START Supplied records
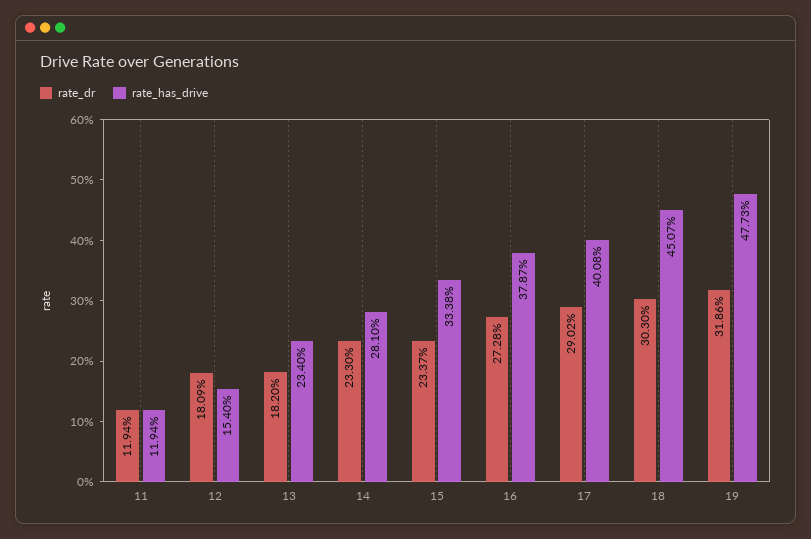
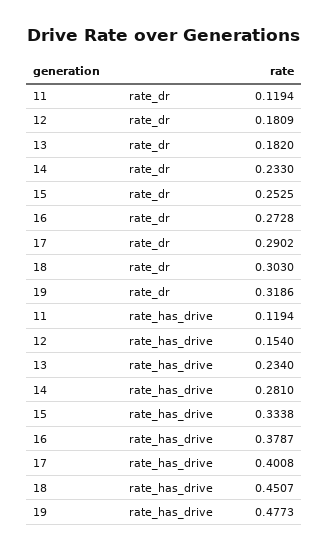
  {
    "rate_dr": {
      "11": 0.1194,
      "12": 0.1809,
      "13": 0.182,
      "14": 0.233,
-     "15": 0.2337,
+     "15": 0.2525,
      "16": 0.2728,
      "17": 0.2902,
      "18": 0.303,
      "19": 0.3186
    },
    "rate_has_drive": {
      "11": 0.1194,
      "12": 0.154,
      "13": 0.234,
      "14": 0.281,
      "15": 0.3338,
      "16": 0.3787,
      "17": 0.4008,
      "18": 0.4507,
      "19": 0.4773
    }
  }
END Supplied records
This exercise needs every entry retyped exactly, with the pictures removed.

  {
    "rate_dr": {
      "11": 0.1194,
      "12": 0.1809,
      "13": 0.182,
      "14": 0.233,
-     "15": 0.2337,
+     "15": 0.2525,
      "16": 0.2728,
      "17": 0.2902,
      "18": 0.303,
      "19": 0.3186
    },
    "rate_has_drive": {
      "11": 0.1194,
      "12": 0.154,
      "13": 0.234,
      "14": 0.281,
      "15": 0.3338,
      "16": 0.3787,
      "17": 0.4008,
      "18": 0.4507,
      "19": 0.4773
    }
  }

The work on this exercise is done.